At this point, we had already booked the boat to Battambang for the next day, so we hoped with all the rest that we would feel up to the 9 hour journey. Otherwise, we would be taking advantage of the travel insurance for the first time.

 

 

Crossing the Thailand-Cambodia border at Chong Chom-Osmach

I wanted to make sure to record this because I scoured the internet for more detailed information about the crossing and couldn’t find too many recent reports. Most tourists doing crossing this land border go through Poipet. Reading about how to navigate the crossing without getting scammed is insane. The wikitravel guide has pages walking you through the procedure complete with maps. They begin by overcharging you for the visa then forcing you to pay an extra stamping fee. Someone even mentioned the bus company giving them slightly different continuing transportation (you walk a across the border even with bus transport booked through) stickers to show whether or not they paid the extra fee. If you need transport on the Cambodia side, you’re herded on to busses by police to take you to a more expensive bus station rather than the local one.

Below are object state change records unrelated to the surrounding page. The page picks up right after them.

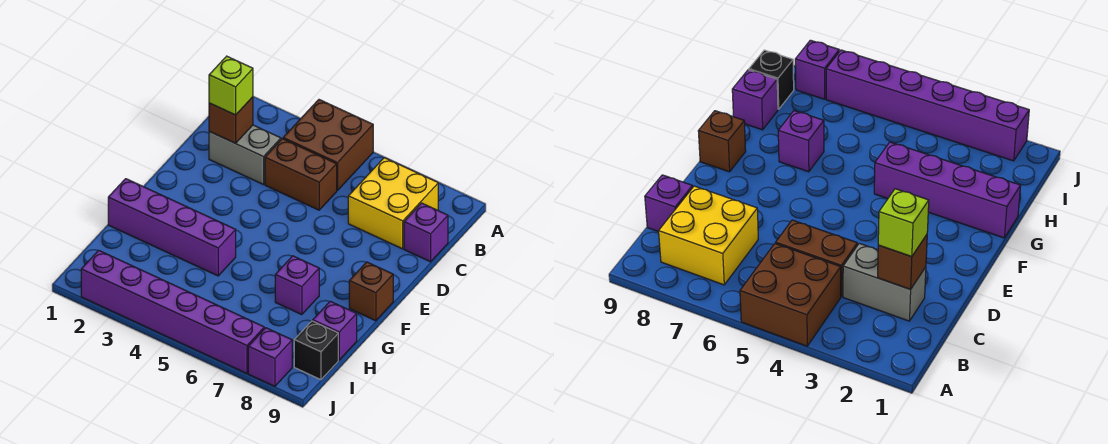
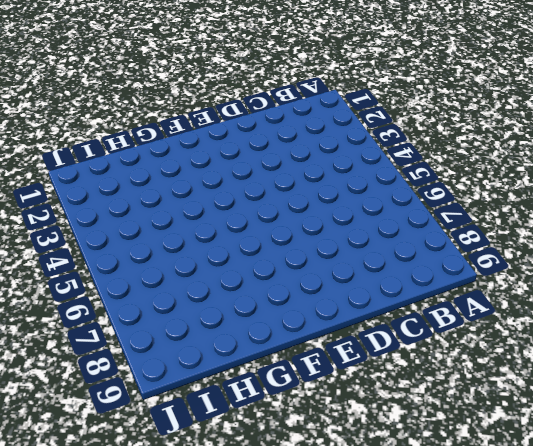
none -> brown 2x2 brick [283,100,373,191]
none -> yellow 2x2 brick [348,158,438,249]
none -> grey 1x2 brick [209,125,281,185]

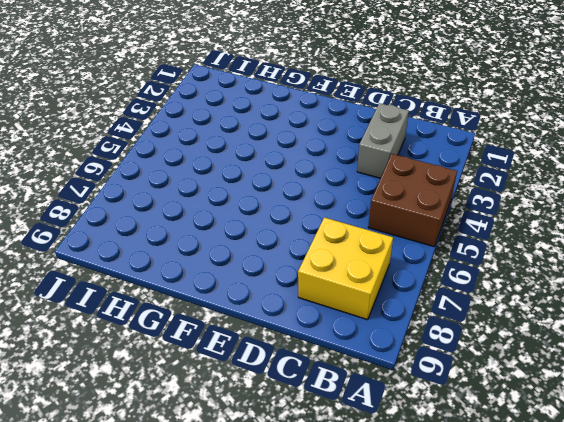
none -> brown 1x2 brick [265,139,337,210]
none -> purple 1x1 brick [404,203,448,262]
none -> brown 1x1 brick [349,262,393,321]

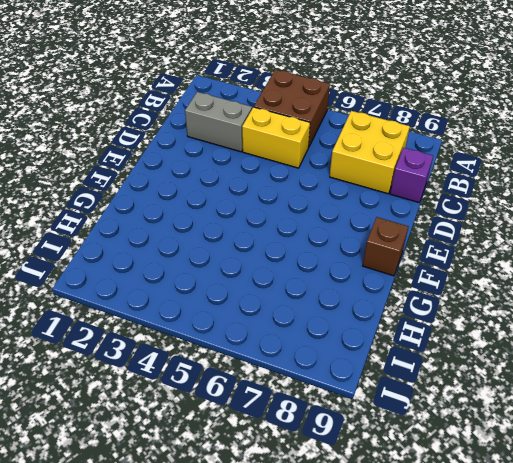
yellow 1x2 brick [242,107,310,168] -> brown 1x2 brick [265,139,337,210]
none -> purple 1x4 brick [108,179,236,276]
none -> purple 1x1 brick [275,256,319,315]
none -> purple 1x1 brick [313,301,357,360]

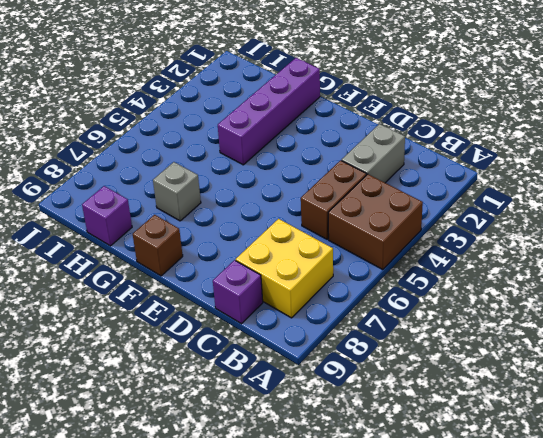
grey 1x1 brick [153,162,201,221] -> purple 1x1 brick [275,256,319,315]
none -> black 1x1 brick [294,321,338,380]
none -> purple 1x6 brick [81,250,264,373]
none -> purple 1x1 brick [248,328,292,386]

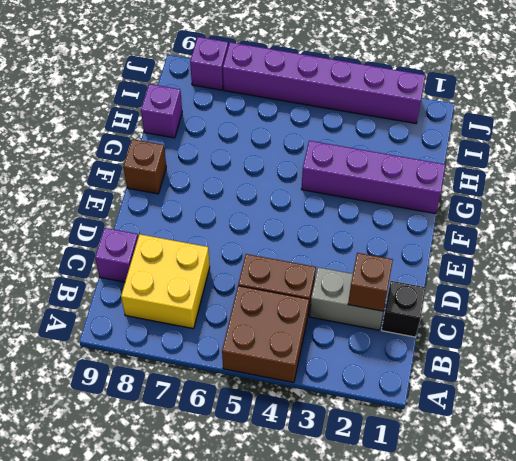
black 1x1 brick [381,281,426,337] -> black 1x1 brick moved to [294,321,338,380]
none -> purple 1x1 brick [275,256,319,315]
none -> lime 1x1 brick [209,56,253,115]

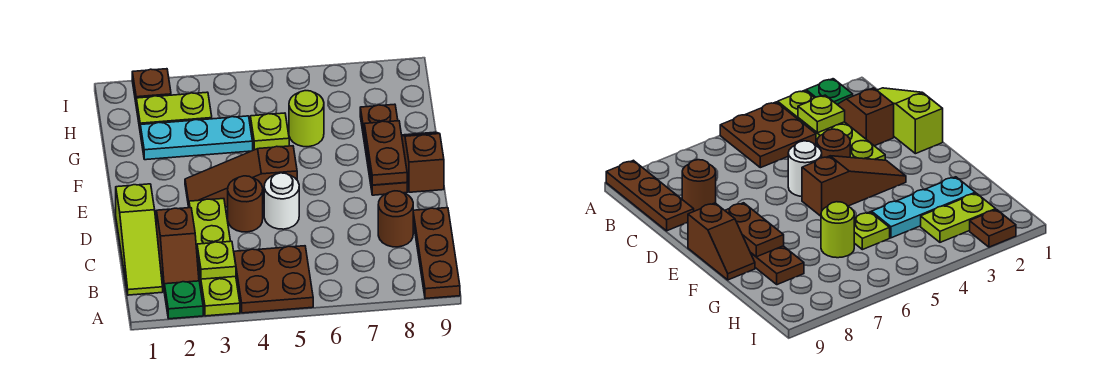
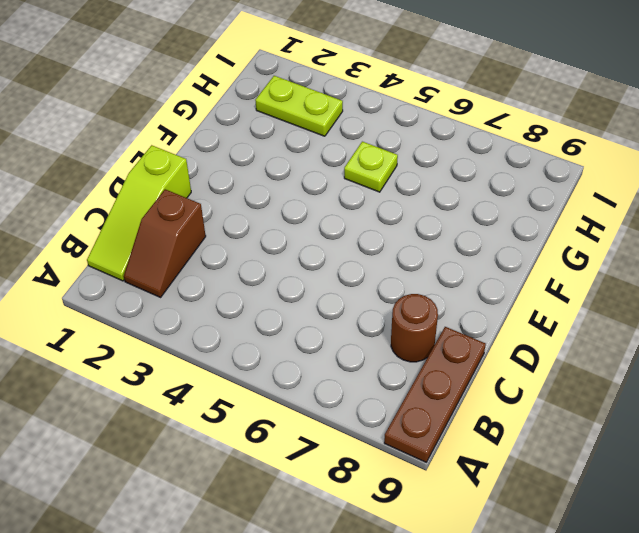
none -> green 1x1 plate [164,281,203,319]
none -> lime 1x4 plate [189,199,240,316]
none -> brown 2x2 plate [234,246,313,313]

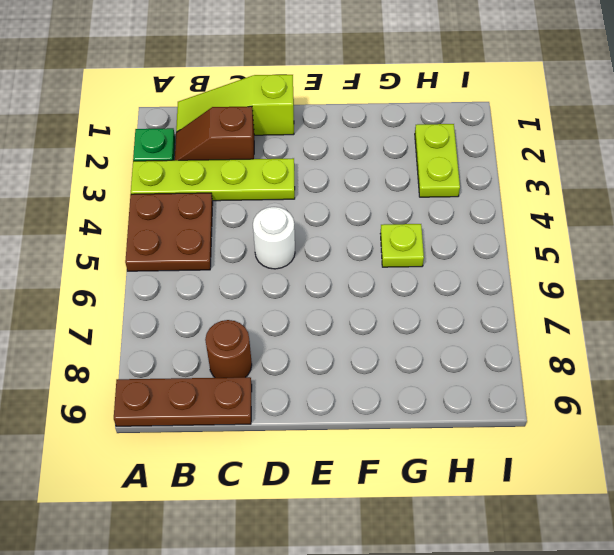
none -> brown 1x1 round brick [228,176,263,232]
none -> brown 1x3 slope [185,146,297,207]
none -> brown 1x3 plate [360,104,407,195]

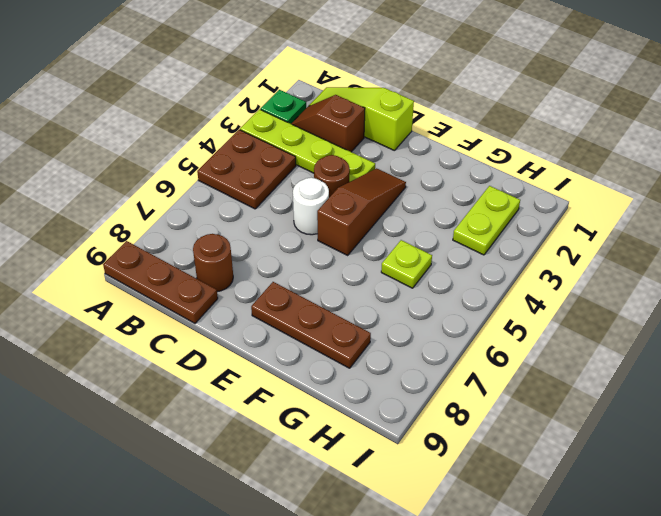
none -> brown 1x2 slope [402,132,444,192]
none -> cyan 1x3 plate [140,116,253,160]
none -> lime 1x1 round brick [289,91,324,147]

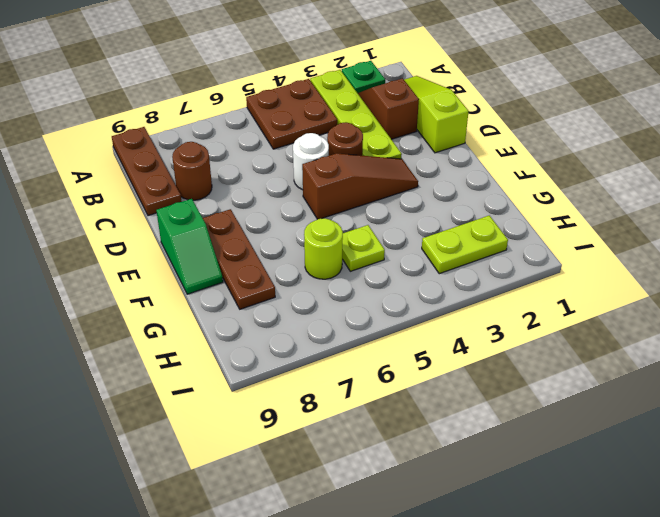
green 1x2 slope [156,199,223,294] -> brown 1x2 slope [402,132,444,192]
none -> cyan 1x3 plate [140,116,253,160]
none -> brown 1x1 plate [132,69,171,102]
none -> lime 1x1 plate [197,241,236,279]

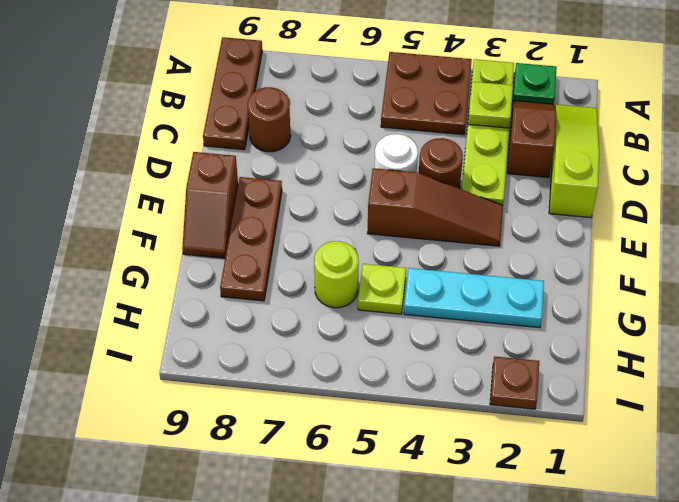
none -> lime 1x2 plate [136,92,212,128]
none -> brown 1x2 plate [364,121,407,185]

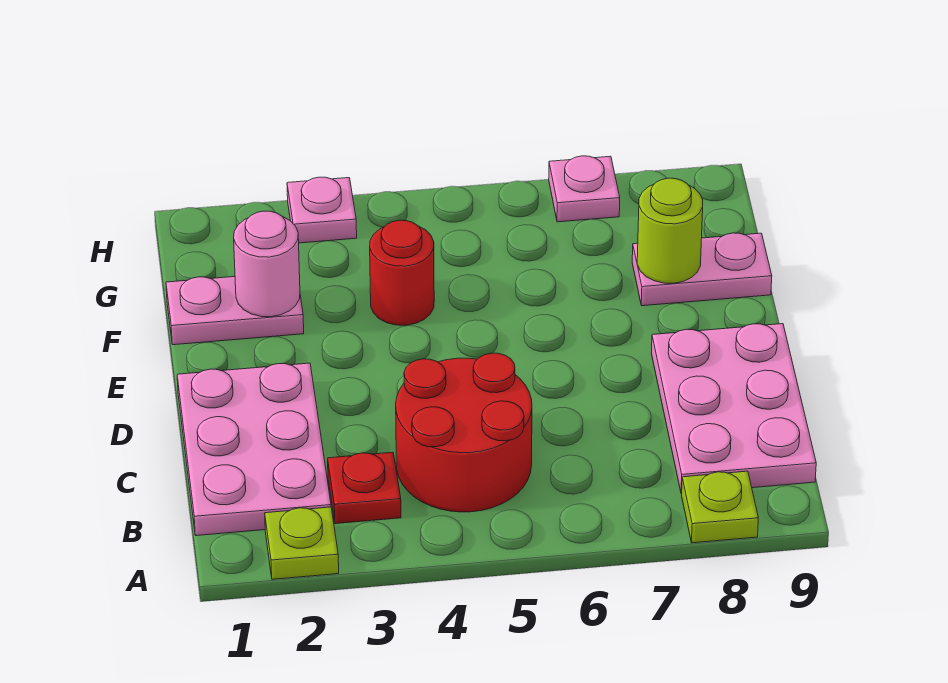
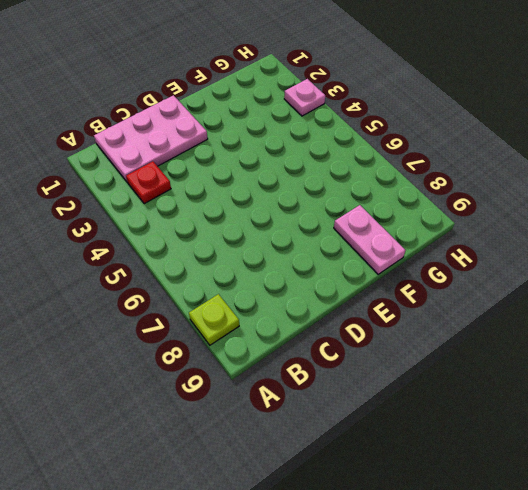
none -> lime 1x1 plate [265,507,339,579]
none -> red 2x2 round brick [396,353,532,512]
none -> pink 2x3 plate [652,324,816,494]

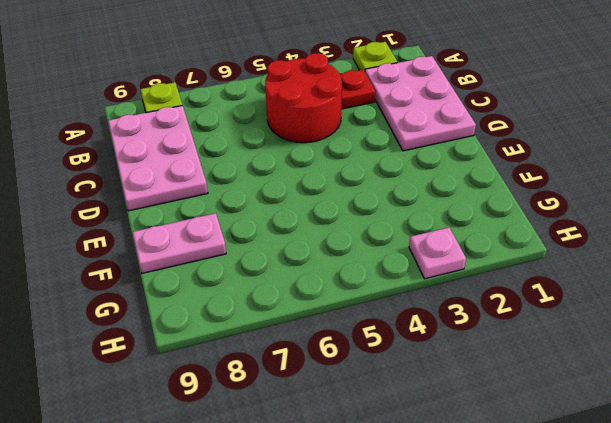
none -> pink 1x2 plate [166,277,304,345]
none -> red 1x1 round brick [370,220,434,325]
none -> pink 1x1 plate [549,156,620,222]

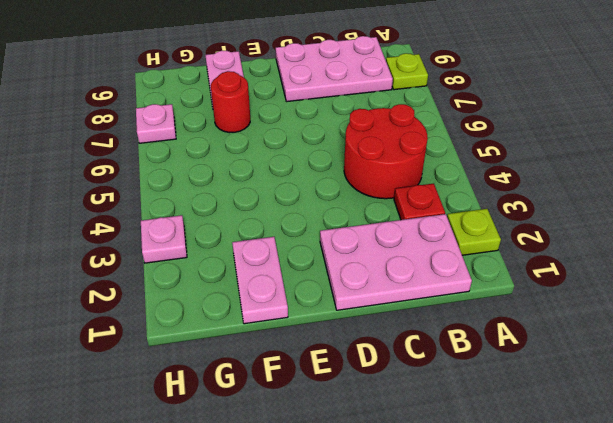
red 1x1 round brick [211,71,250,133] -> red 1x1 round brick moved to [370,220,434,325]
none -> pink 1x1 round brick [234,211,300,317]
none -> lime 1x1 round brick [637,178,703,283]

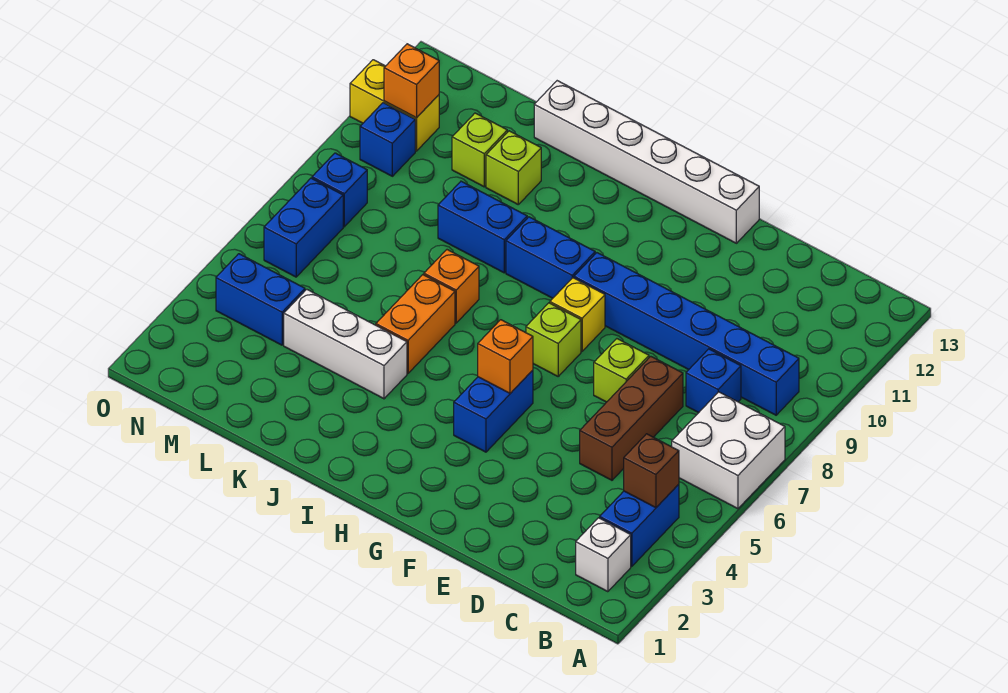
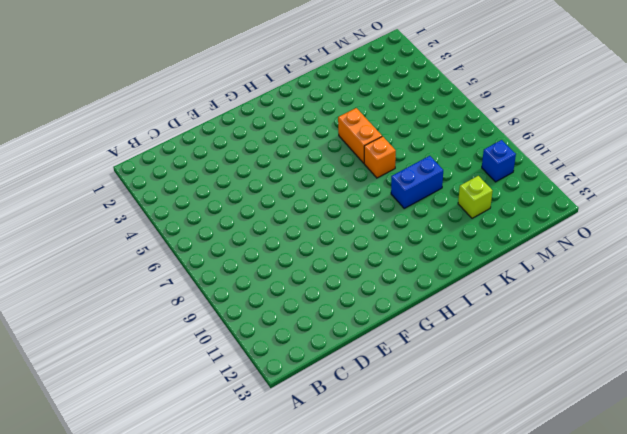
none -> white 2x2 brick [672,392,785,509]
none -> white 1x1 brick [576,518,631,592]
none -> blue 1x2 brick [600,484,679,566]

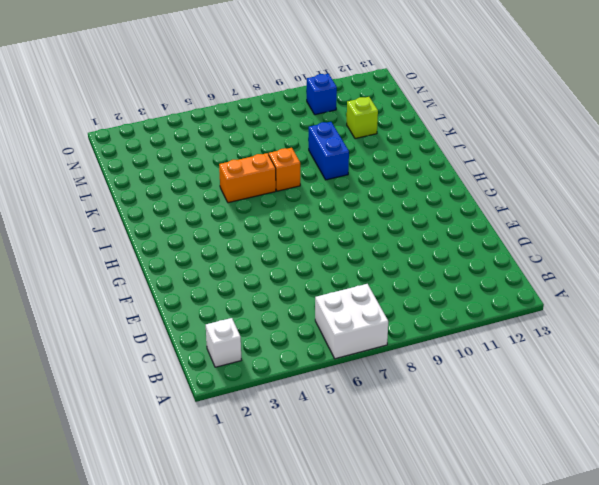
none -> blue 1x2 brick [600,484,679,566]
none -> blue 1x6 brick [574,253,799,415]
none -> blue 1x1 brick [686,349,741,413]

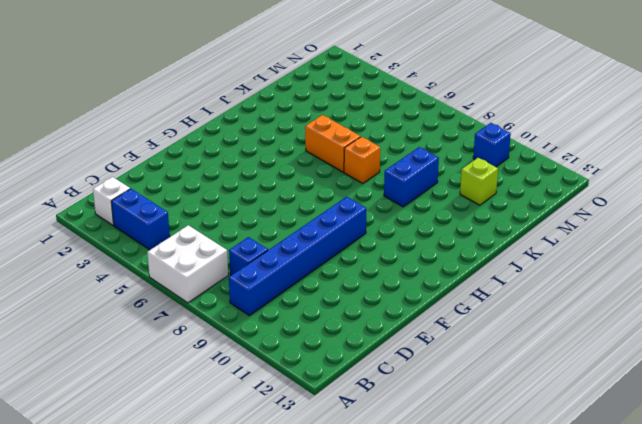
none -> brown 1x3 brick [580,356,683,480]
none -> lime 1x1 brick [594,339,649,402]
none -> white 1x6 brick [534,81,759,243]

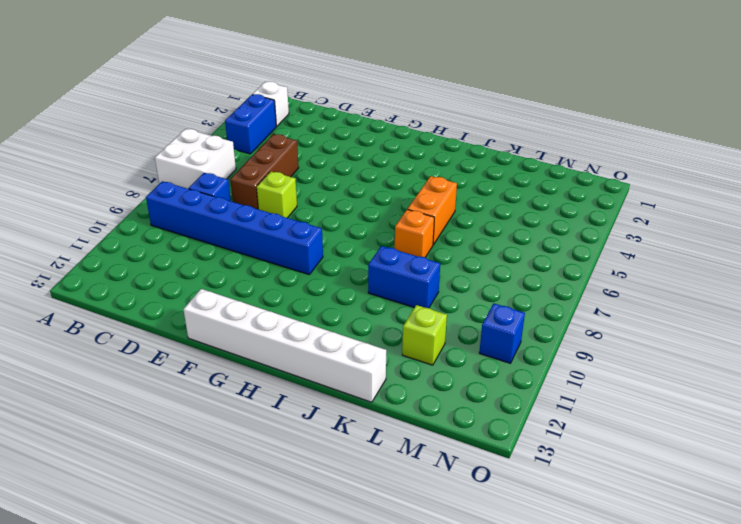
none -> blue 1x2 brick [454,370,533,452]
none -> lime 1x1 brick [526,303,581,376]
none -> yellow 1x1 brick [550,278,605,351]

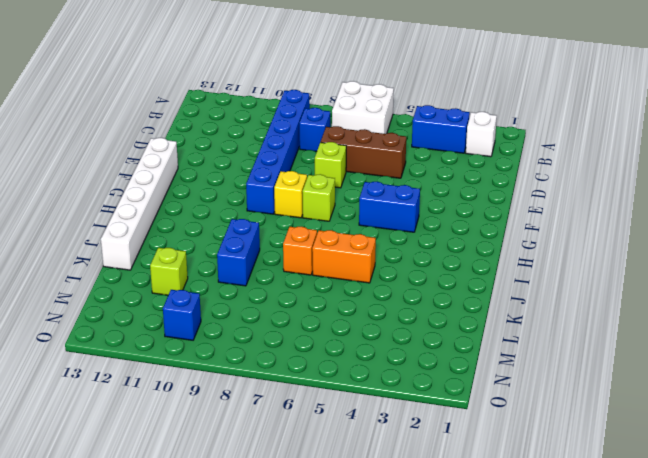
none -> blue 1x2 brick [506,217,595,298]
none -> white 1x3 brick [284,289,407,399]
none -> lime 1x1 brick [486,131,541,204]

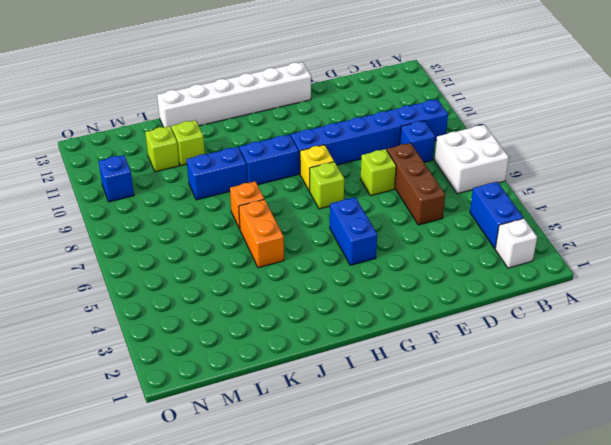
none -> white 1x3 brick [284,289,407,399]
none -> blue 1x2 brick [216,254,305,345]
none -> blue 1x2 brick [264,178,343,277]

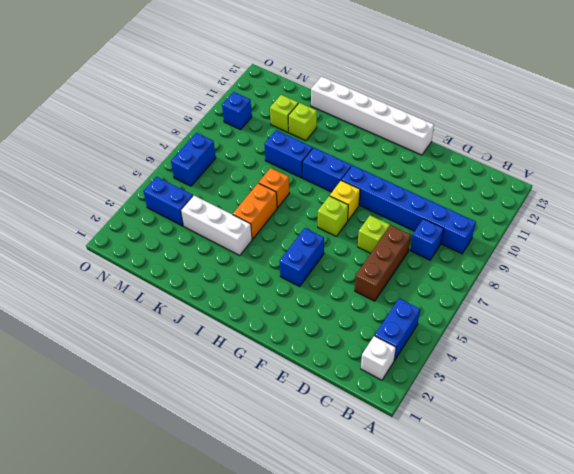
none -> white 2x2 brick [672,392,785,509]
none -> blue 1x1 brick [312,153,367,227]
none -> yellow 1x2 brick [350,60,439,151]

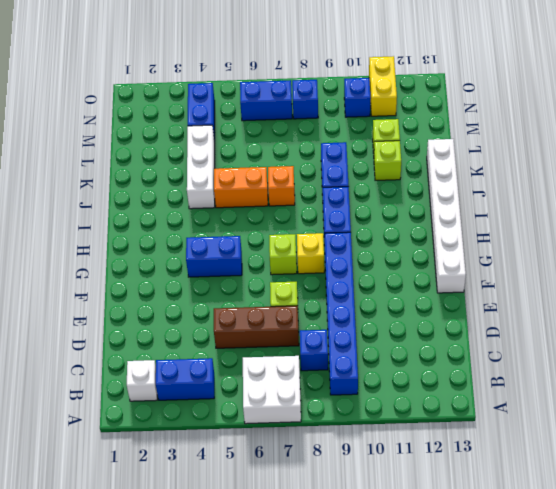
none -> brown 1x1 brick [624,434,679,508]
none -> orange 1x1 brick [478,320,533,393]
none -> orange 1x1 brick [384,44,439,118]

Since Nang Rong was equidistant from Chong Chom and Poipet we decided to go to the less crazy but onward transport more uncertain border. The Chong Chom crossing was closed for a long time due to fighting with the Khmer Rouge, which lasted into the late 1990s. Now, this border sees more Thai tourists hopping the border to gamble at the casino resorts directly at the border. Gambling is illegal in both countries for their citizens, but in Cambodia, foreigners can gamble. At Friday midday, the casino traffic wasn’t too bad.

To get to Chong Chom, we took a full bus toward Surin after an hour of waiting, but ended up getting off early realizing we could save distance/time by transferring at Prasat instead. There, we caught a minivan to Chong Chom. There’s no baggage storage in those cars. Our huge packs rode in our laps. Then, they fit three people in the two seats next to us.  Thankfully the ride wasn’t too long.

The border crossing was uneventful. A taxi driver we wanted our business sheparded us through the crossing, although it was pretty straightforward. We managed to only pay the $30 visa fee each without tea money. The shared cab was a bit on the pricey side. We ended up paying 1500 baht for a two hour ride to Siam Reap.

Unfortunately, he dropped us 3km from the hostel with a tuk tuk driver for a “free” ride to our hostel. We decided to walk as it was a nice evening and we had been sitting all day.